A pré-candidatura de Allyson Bezerra vem à tona em meio a um intenso escrutínio judicial. Segundo a PF, ele e o vice-prefeito Marcos Bezerra (PSD) são apontados como líderes de um esquema criminoso que desviava verbas destinadas à saúde, utilizando contratos com empresas fornecedoras de medicamentos. As investigações, que tiveram início com a operação desencadeada em 27 de janeiro, revelaram um quadro alarmante de corrupção no município.
O evento de lançamento da candidatura, que contou com a presença de diversos políticos e lideranças da região, foi uma estratégia da equipe de Allyson para conter as repercussões negativas das investigações. Originalmente, o plano era formalizar a candidatura apenas em março, após sua renúncia ao cargo de prefeito, mas a decisão foi antecipada para minimizar os danos à imagem do político.

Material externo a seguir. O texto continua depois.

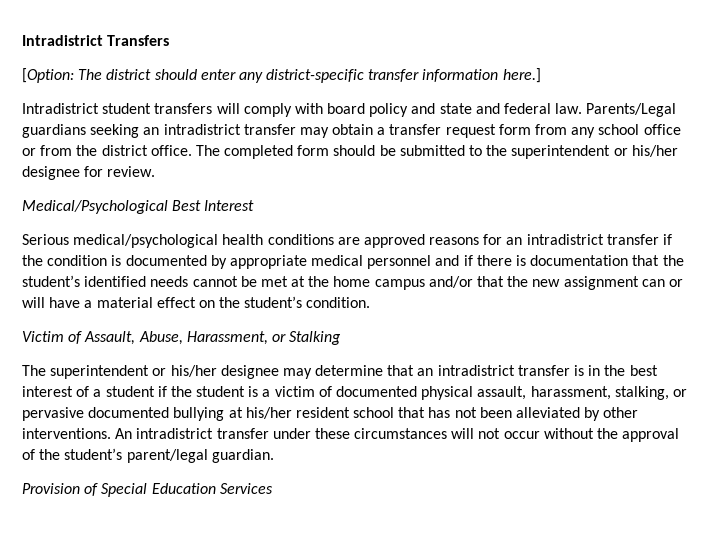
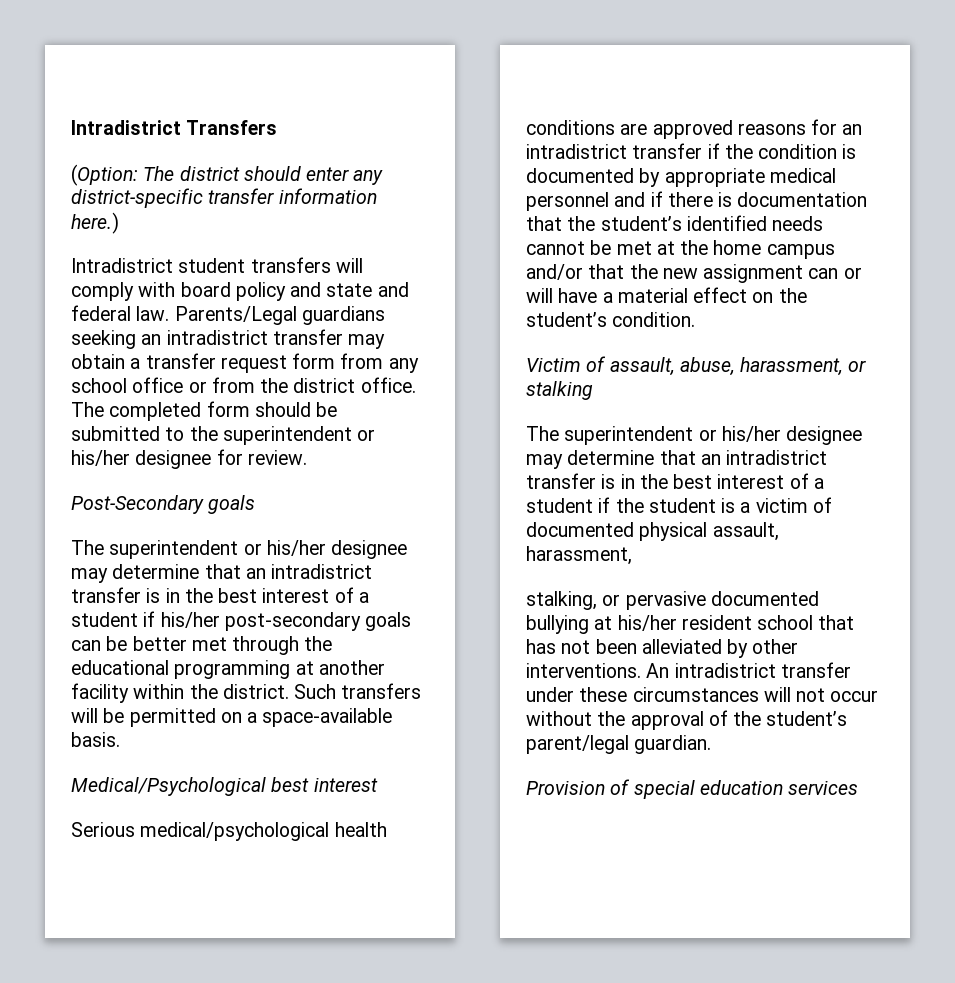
[22,68,74,83] [Option: -> [71,164,138,186] (Option:
[502,68,541,83] here.] -> [71,212,119,234] here.)
(156, 171) none -> [71,495,256,514] [71,540,408,559] [71,564,373,583] [71,587,369,603] [71,611,412,631] [71,636,333,655] [71,660,385,679] [71,683,422,703] [71,708,393,727] [71,732,120,747] // Post-Secondary goals // The superintendent or his/her designee may determine that an intradistrict transfer is in the best interest of a student if his/her post-secondary goals can be better met through the educational programming at another facility within the district. Such transfers will be permitted on a space-available basis.
[172,200,255,211] Best Interest -> [271,777,378,792] best interest
[84,331,342,345] Assault, Abuse, Harassment, or Stalking -> [609,357,867,376] [526,381,593,400] assault, abuse, harassment, or stalking
(611, 393) none -> (632, 555) //
[101,483,273,497] Special Education Services -> [633,780,859,799] special education services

Operação Mederi e as Revelações de Corrupção
A Operação Mederi, de acordo com documentos judiciais, revelou a existência de um esquema que visava acumular propinas para financiar campanhas eleitorais futuras de Allyson e Marcos Bezerra. A decisão do desembargador federal Rogério Filho, do TRF-5, detalhou diálogos entre os empresários envolvidos, onde discutiam a melhor forma de armazenar o dinheiro desviado para utilizar nas campanhas. Um dos sócios da DisMed, uma das empresas investigadas, chegou a sugerir: “Vai tirando esse dinheiro e guardando. Quando for no final, quando for pra começar tá aqui MARCOS, aqui é um extra pra você”.
Os diálogos interceptados pela Polícia Federal reforçam a ideia de que parte das propinas, que inclusive mencionam valores como R$ 100.000,00, estava sendo destinada para fortalecer as campanhas eleitorais de Allyson. Essa revelação, segundo o magistrado, não deixa espaço para dúvidas sobre os planos dos envolvidos para perpetuar seu poder político. O depoimento de um dos empresários, que preferiu não se identificar, explicou: “É um cuidado, não porque ninguém pode saber não….” Referindo-se ao esforço para manter as atividades em sigilo.

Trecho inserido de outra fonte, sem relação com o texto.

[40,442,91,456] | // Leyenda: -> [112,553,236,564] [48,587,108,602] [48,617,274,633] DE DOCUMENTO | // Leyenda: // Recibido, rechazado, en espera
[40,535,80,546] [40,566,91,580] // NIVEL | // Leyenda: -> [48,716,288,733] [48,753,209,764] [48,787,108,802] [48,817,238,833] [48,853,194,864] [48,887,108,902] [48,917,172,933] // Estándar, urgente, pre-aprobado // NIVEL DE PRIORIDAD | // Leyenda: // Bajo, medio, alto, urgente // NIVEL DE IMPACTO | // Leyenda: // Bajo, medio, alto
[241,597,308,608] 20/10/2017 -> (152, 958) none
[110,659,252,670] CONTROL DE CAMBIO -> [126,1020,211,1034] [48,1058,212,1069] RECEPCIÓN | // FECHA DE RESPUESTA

Busca e Apreensão da Polícia Federal
A Operação Mederi resultou em 35 mandados de busca e apreensão em várias cidades potiguares, como Mossoró, Serra do Mel e Tibau. Durante a ação, a PF apreendeu R$ 219 mil divididos em sete locais, além de celulares e outros dispositivos que podem trazer novas evidências. Um empresário de Serra do Mel, relacionado a empresas envolvidas no esquema, foi preso em flagrante por posse ilegal de arma de fogo.
Além disso, medidas cautelares foram impostas ao grupo, incluindo o uso de tornozeleiras eletrônicas para monitorar sete indivíduos investigados. Essas ações visam garantir que os envolvidos respondam pelo que foi apurado e que novos crimes não sejam cometidos durante o processo judicial.
Enquanto a pré-candidatura de Allyson Bezerra se destaca no cenário político do Rio Grande do Norte, as investigações da Polícia Federal continuam a avançar, colocando em xeque a integridade do prefeito e de seus aliados. A proximidade entre política e corrupção levanta questões cruciais sobre a ética no serviço público e a confiança da população em seus representantes.